Coronavirus has turned the lives of families with children upside down. Millions of parents have lost jobs, or been furloughed with few guarantees of a job to return to. Schools and childcare facilities have largely been closed since the start of the pandemic, and many parents have been facing the almost impossible task of trying to work from home while also providing childcare and home-schooling.
These challenges are more acute in low-income families. Research has shown that the livelihoods of low-income workers are more at risk than the livelihoods of those in higher-paid roles, with many lower-paid workers employed in the sectors that have been bearing the brunt of the economic crisis.
In the face of an unprecedented public health crisis, which has also become an economic crisis, the government has acted quickly to safeguard people’s jobs. The Job Retention Scheme (JRS), in particular, has shielded many families from the worst impacts of the pandemic. The government has also made some important changes to the social security system which have provided a much-needed boost to household incomes at a time when many families are struggling.
However, there has been no targeted financial support for families with children, other than the provision of free school meal (FSM) vouchers, which only partially replaced an existing scheme. The increases in benefits made to date do not take into account family size, with single adults receiving the same increases as those with children. And there has been little recognition of the specific financial and non-financial pressures facing families with children.

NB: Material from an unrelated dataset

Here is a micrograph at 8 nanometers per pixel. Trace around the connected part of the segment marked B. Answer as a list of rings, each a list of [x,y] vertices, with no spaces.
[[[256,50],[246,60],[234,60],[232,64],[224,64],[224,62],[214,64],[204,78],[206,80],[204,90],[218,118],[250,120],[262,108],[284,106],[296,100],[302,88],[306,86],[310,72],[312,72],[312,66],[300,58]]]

To understand the financial impact of coronavirus on low-income families first hand, Child Poverty Action Group (CPAG) and the Church of England (CofE) conducted a survey, hosted on the Entitledto benefits calculator website. Families’ testimonies of what life has been like during the pandemic provide an important insight into the day-to-day struggles many have been dealing with, as well as showing their strength and resilience in managing such an array of challenges on a limited income.